Bardzo możliwe, że chęć „podania ręki”, przywitania się przez ujęcie prawicy, jest po prostu czymś naturalnym dla ludzi jako naczelnych. Podobnie można pewnie wytłumaczyć nieszczęsne wyciąganie rąk do obcego psa przy zapoznaniu z nim.
Oczywiście, sztuczka pod tytułem „przybij piątkę” może być jedną z wielu, jakich warto nauczyć swojego pupila. Lecz gdy rozpoczynamy pracę z psem i jego początkującym przewodnikiem, często musimy rozczarować tego drugiego, prosząc, by chwilowo zaprzestał ćwiczeń pod tytułem „…łapa, łapa, łapa!!!”. I oczywiście natychmiast spieszymy z uzasadnieniem.
Powodem są emocje, jakie zwykle towarzyszą psu przeciętnego psiarza podczas nauki i wykonywania tej komendy. Niekoniecznie właściwe, dobre dla psa, dla relacji zwierzęcia z jego człowiekiem. Co za tym idzie – nie bardzo pomocne w osiągnięciu tzw. posłuszeństwa.
W większości przypadków jakie obserwujemy, psu podającemu łapę towarzyszą dwojakie emocje. Bywa bądź mocno speszony, bądź głupio podekscytowany.
Pierwsza sytuacja ma miejsce wtedy, gdy pies czuje się niekomfortowo z powodu pozycji, jaką zajmuje człowiek podczas nauki dawania łapy: z twarzą na poziomie pyska pupila (lub nad nim), w bardzo bliskim dystansie, „oko w oko”. Do tego dodajmy nachalne wykrzykiwanie „Łapa! Łapa! No podaj łapkę!” – co za stresująca sytuacja dla wrażliwszego psa! Wynikiem tego dyskomfortu jest zwykle przekrój sygnałów uspokajających, jakie wysyła człowiekowi zwierzę – odwracanie głowy, oblizywanie się, mruganie, ziewanie… i w końcu uniesienie łapy, którą uszczęśliwiony skutecznością szkolenia przewodnik ujmuje z radością.
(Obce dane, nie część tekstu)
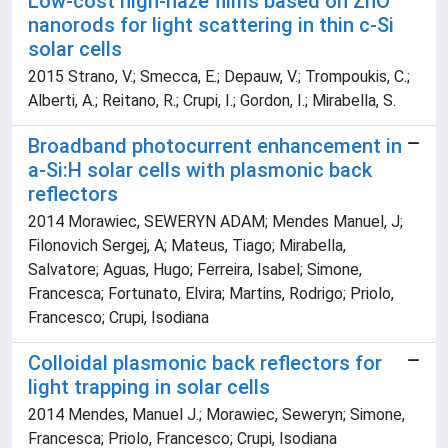
Low-cost high-haze films based on ZnO
nanorods for light scattering in thin c-Si
solar cells
2015 Strano, V.; Smecca, E.; Depauw, V.; Trompoukis, C.;
Alberti, A.; Reitano, R.; Crupi, I.; Gordon, I.; Mirabella, S.
Broadband photocurrent enhancement in
a-Si:H solar cells with plasmonic back
reflectors
2014 Morawiec, SEWERYN ADAM; Mendes Manuel, J;
Filonovich Sergej, A; Mateus, Tiago; Mirabella,
Salvatore; Aguas, Hugo; Ferreira, Isabel; Simone,
Francesca; Fortunato, Elvira; Martins, Rodrigo; Priolo,
Francesco; Crupi, Isodiana
Colloidal plasmonic back reflectors for
light trapping in solar cells
2014 Mendes, Manuel J.; Morawiec, Seweryn; Simone,
Francesca; Priolo, Francesco; Crupi, Isodiana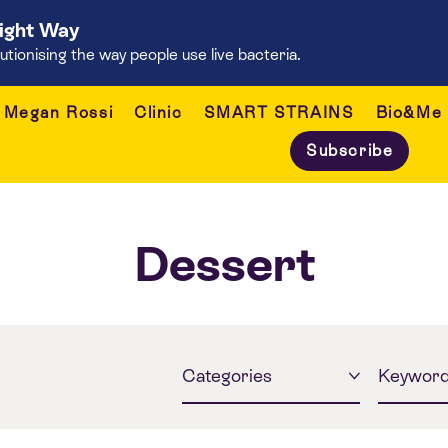
Right Way
onising the way people use live bacteria.
Megan Rossi
Clinic
SMART STRAINS
Bio&Me
Subscribe
Dessert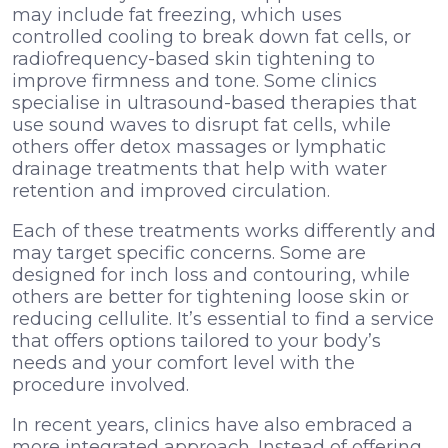
may include fat freezing, which uses
controlled cooling to break down fat cells, or
radiofrequency-based skin tightening to
improve firmness and tone. Some clinics
specialise in ultrasound-based therapies that
use sound waves to disrupt fat cells, while
others offer detox massages or lymphatic
drainage treatments that help with water
retention and improved circulation.
Each of these treatments works differently and
may target specific concerns. Some are
designed for inch loss and contouring, while
others are better for tightening loose skin or
reducing cellulite. It’s essential to find a service
that offers options tailored to your body’s
needs and your comfort level with the
procedure involved.
In recent years, clinics have also embraced a
more integrated approach. Instead of offering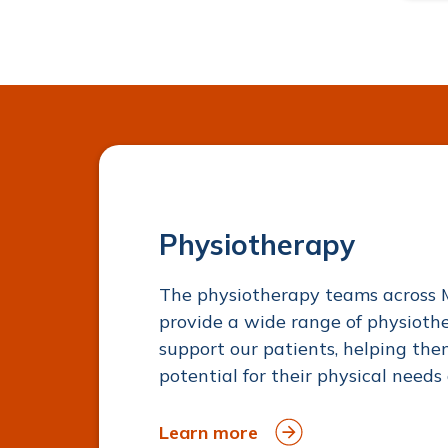
Physiotherapy
The physiotherapy teams across 
provide a wide range of physioth
support our patients, helping t
potential for their physical needs 
Learn more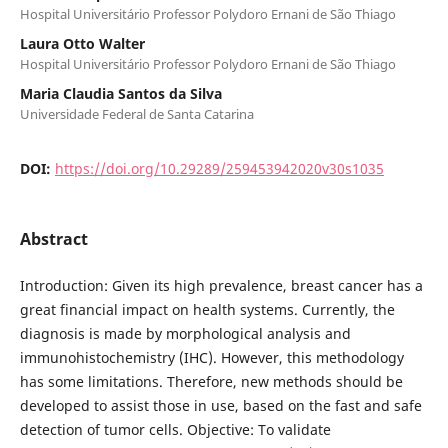
Hospital Universitário Professor Polydoro Ernani de São Thiago
Laura Otto Walter
Hospital Universitário Professor Polydoro Ernani de São Thiago
Maria Claudia Santos da Silva
Universidade Federal de Santa Catarina
DOI:
https://doi.org/10.29289/259453942020v30s1035
Abstract
Introduction: Given its high prevalence, breast cancer has a
great financial impact on health systems. Currently, the
diagnosis is made by morphological analysis and
immunohistochemistry (IHC). However, this methodology
has some limitations. Therefore, new methods should be
developed to assist those in use, based on the fast and safe
detection of tumor cells. Objective: To validate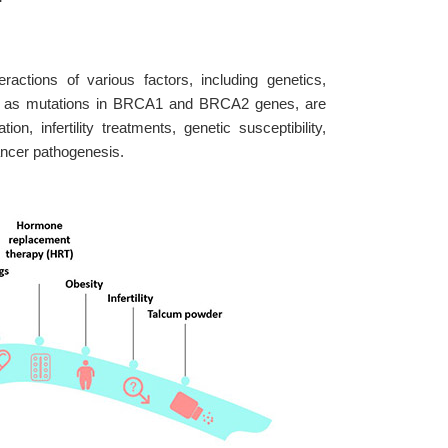
ctions of various factors, including genetics,
such as mutations in BRCA1 and BRCA2 genes, are
on, infertility treatments, genetic susceptibility,
cancer pathogenesis.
Inna grupa psów będzie się mocno ekscytować taką bliskością człowieka, który najwyraźniej czegoś od niego chce, i wynikiem tego pobudzenia, doprawionego frustracją („Co to znaczy, do diabła, to „Łapa!!! Łapa!!!” ???), będzie wymachiwanie łapami – znów cel szkolenia został osiągnięty…
Natomiast najważniejszym celem wyszkolenia, jakiego oczekuje przeciętny przewodnik, powinno być nauczenie psa panowania nad emocjami i czerpania przyjemności ze współpracy z człowiekiem.
Oba powyższe obrazki nijak się mają do tego celu. Wbrew pozorom trudniej psu nauczyć się spokojnego siadu i skupienia na człowieku przez czas dłuższy niż kilka sekund, niż dawania łapki – obowiązkowo prawej i lewej. I ta umiejętność – spokojny siad lub warowanie, będzie dla przeciętnego czworonoga bardziej edukacyjna, a dla jego właściciela przydatna. Bowiem większość problemów, z jakimi zgłasza się psiarz szukający pomocy, wynika w dużej mierze z nieumiejętności psa panowania nad emocjami i zbyt dużego, źle skanalizowanego pobudzenia: skakanie na ludzi, ciągnięcie na smyczy, rzucanie się na psy, szczekanie, pogoń za rowerzystami czy zwierzyną itd.
Warto więc podjąć większe wyzwanie i zabrać się początkowo za naukę stabilnego siadu w każdych warunkach, pobudzanie psa zostawiając sobie na ćwiczenia radosnego przywołania, bądź zabawy zabawką. Na sztuczki zawsze będzie jeszcze czas!